Nmap

Today, we are going to do a little bit of hacking. A cli tool that allows you to scan a network to improve security or do 'evil' things to it.

What is Nmap

Nmap stands for Network Mapper and is a tool that allows you to scan a network in different ways. Like scanning for versions or vulnerabilities.

Why?

Nmap is free and open source, because the creator of the tool wants everyone to be able to secure their network. It is used by network admins to secure their network and hackers to find vulnerabilities and find ways to get into the network.

Commands

With Nmap you can scan a domain for open ports in the popular 1000 ports. It can be done with:

nmap domain.com

You'll get a list of all open ports. This is useful if you want to check if a specific port is open and also find ports that are open when they shouldn't be open due to security.

To find open ports, Nmap does a tcp three-way handshake. If you want to hide your scanning in the network, you can do a stealthy scan with the -sS flag. Nmap no longer does a three-way handshake and makes it harder to find out you're scanning the network.
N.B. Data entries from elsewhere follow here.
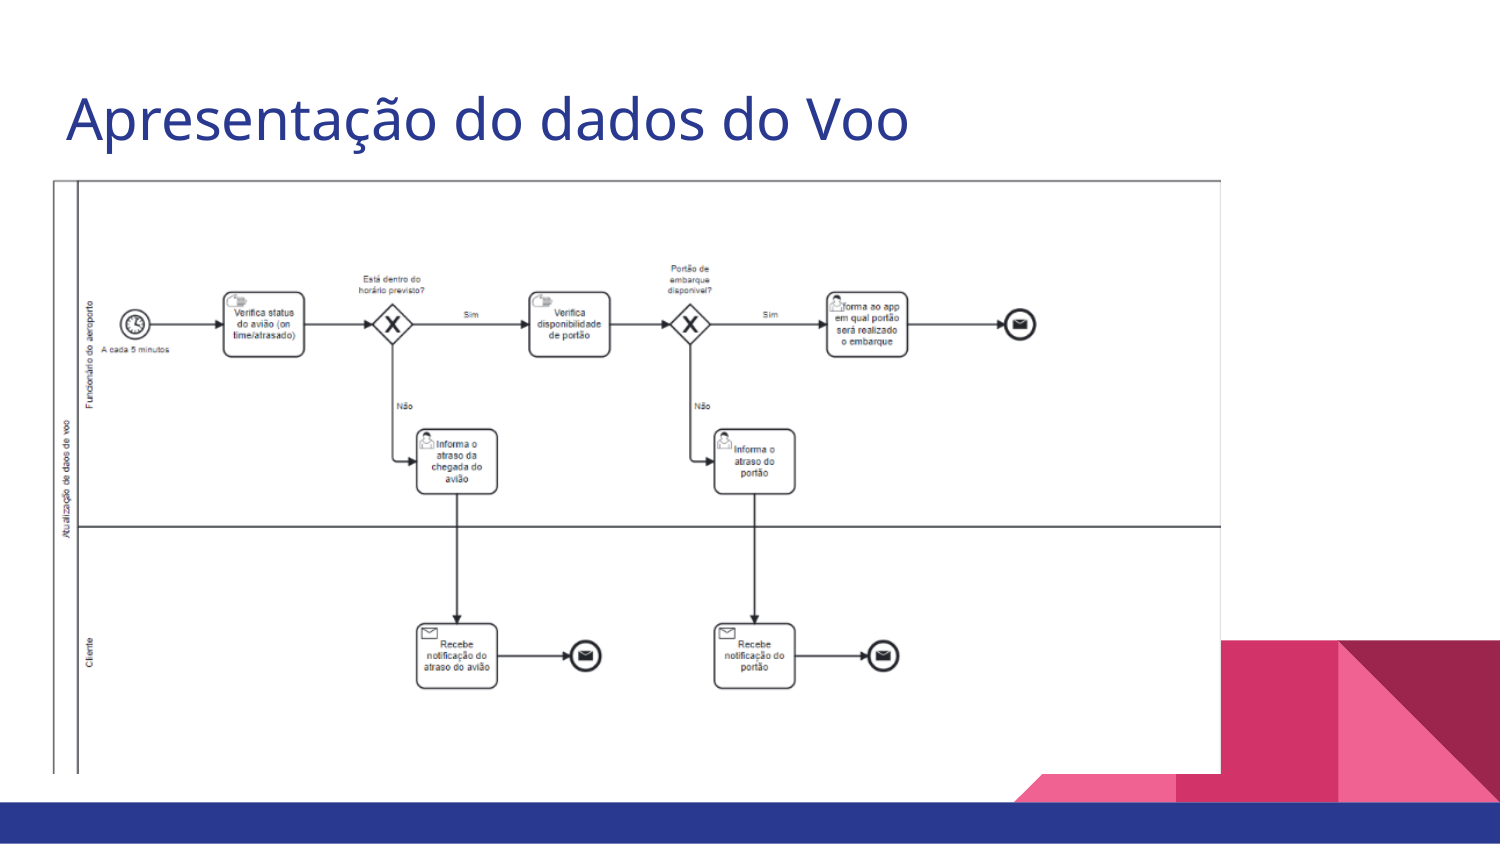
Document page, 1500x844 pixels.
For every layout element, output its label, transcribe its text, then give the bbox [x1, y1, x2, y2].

picture [50, 177, 1222, 774]
title Apresentação do dados do Voo [51, 67, 1449, 167]
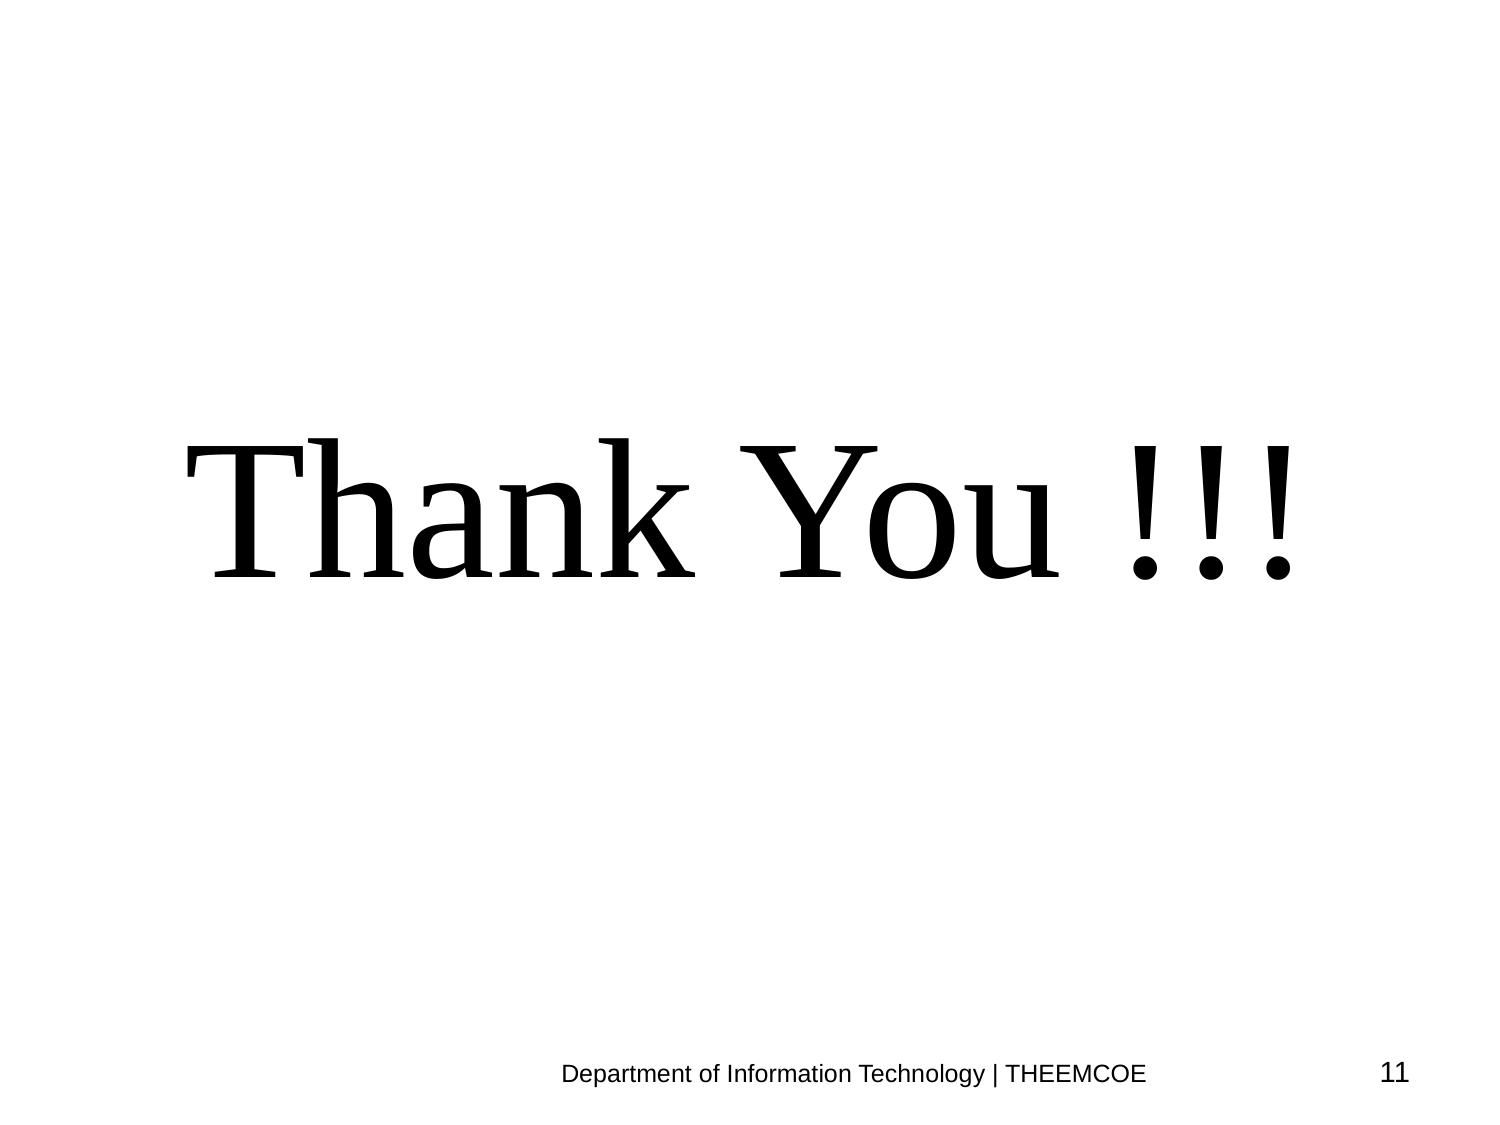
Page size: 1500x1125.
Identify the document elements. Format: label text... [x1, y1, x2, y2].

slide_number 11 [1074, 1046, 1426, 1125]
footer Department of Information Technology | THEEMCOE [496, 1042, 1213, 1103]
title Thank You !!! [73, 445, 1424, 550]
By adding the -sp flag, you can do a ping scan and find all devices in the network. Like this:

nmap -sp 192.168.1.0/24

To find vulnerabilities, we can scan the network for versions with this command:

nmap -sV domain.com

You'll get a list of available services and their versions. For example the ssh version running on the server.

An aggressive scan can be done with the -A flag. Like this:

nmap -A domain.com

It does OS detection, port scanning and version scanning all at once. Be careful with this type of scan since it is easily detectable.

These are the basics of what you can do with Nmap. It is a fun tool to scan your network. For network admins and hackers!